▸ Task details
The word to find is "energy". Copy each line of the material that contains it.

▸ Listed records
· · · · ·
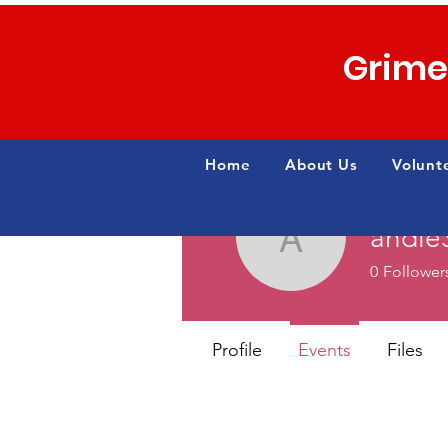
Grime
Home
About Us
Volunt
andi
andie3mb
0
Follower
Profile
Events
Files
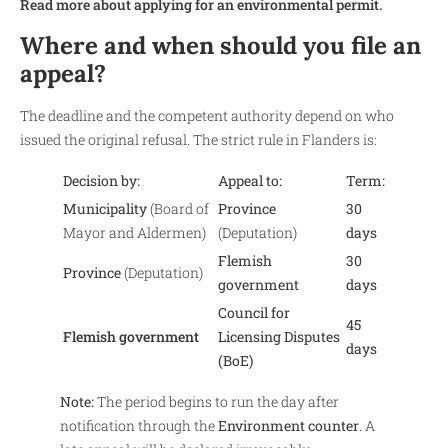
Read more about applying for an environmental permit.
Where and when should you file an
appeal?
The deadline and the competent authority depend on who
issued the original refusal. The strict rule in Flanders is:
Decision by:
Appeal to:
Term:
Municipality
(Board of
Province
30
Mayor and Aldermen)
(Deputation)
days
Flemish
30
Province
(Deputation)
government
days
Council for
45
Flemish government
Licensing Disputes
days
(BoE)
Note:
The period begins to run the day after
notification through the
Environment counter
. A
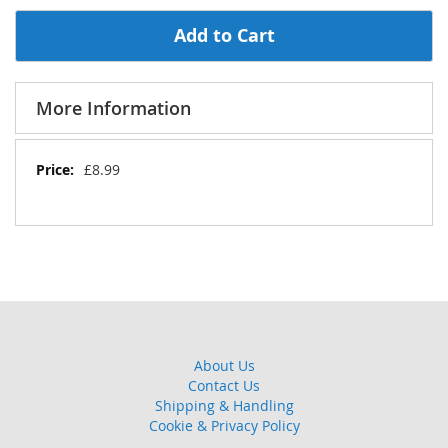
Add to Cart
More Information
More
£8.99
Information
About Us
Contact Us
Shipping & Handling
Cookie & Privacy Policy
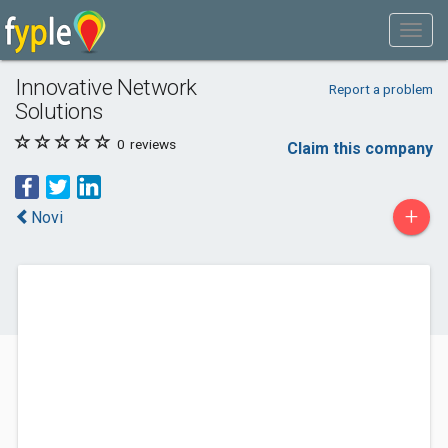
Innovative Network
Report a problem
Solutions
0
reviews
Claim this company
+
Novi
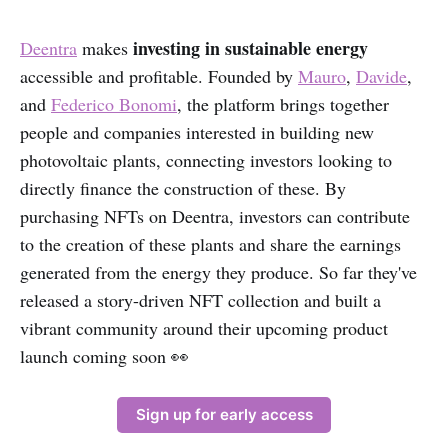
investing in sustainable energy
Deentra
makes
accessible and profitable. Founded by
Mauro
,
Davide
,
and
Federico Bonomi
, the platform brings together
people and companies interested in building new
photovoltaic plants, connecting investors looking to
directly finance the construction of these. By
purchasing NFTs on Deentra, investors can contribute
to the creation of these plants and share the earnings
generated from the energy they produce. So far they've
released a story-driven NFT collection and built a
vibrant community around their upcoming product
launch coming soon 👀
Sign up for early access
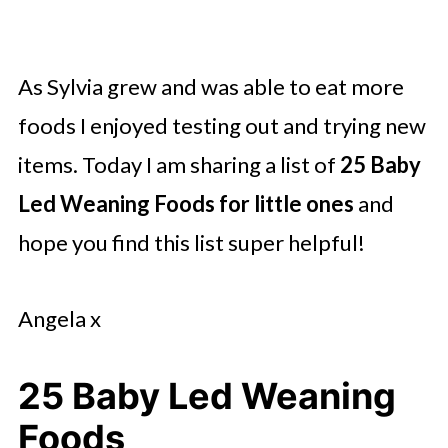
As Sylvia grew and was able to eat more
foods I enjoyed testing out and trying new
items. Today I am sharing a list of
25 Baby
Led Weaning Foods for little ones
and
hope you find this list super helpful!
Angela x
25 Baby Led Weaning
Foods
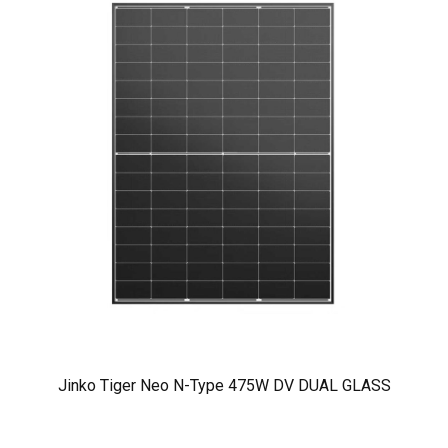
Jinko Tiger Neo N-Type 475W DV DUAL GLASS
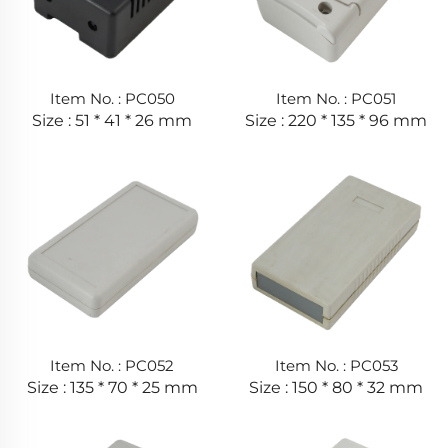
Item No. : PC050
Item No. : PC051
Size : 51 * 41 * 26 mm
Size : 220 * 135 * 96 mm
Item No. : PC052
Item No. : PC053
Size : 135 * 70 * 25 mm
Size : 150 * 80 * 32 mm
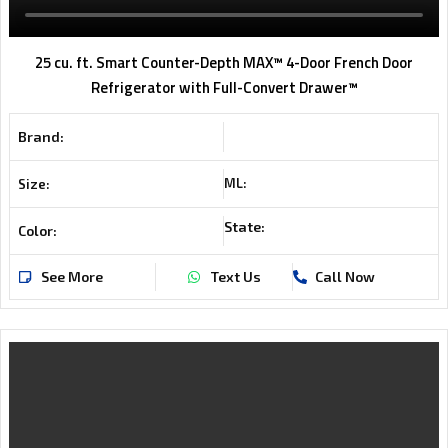
25 cu. ft. Smart Counter-Depth MAX™ 4-Door French Door
Refrigerator with Full-Convert Drawer™
Brand:
ML:
Size:
State:
Color:
See More
Text Us
Call Now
· · · · ·
▸ Task output
investing in sustainable energy
generated from the energy they produce. So far they've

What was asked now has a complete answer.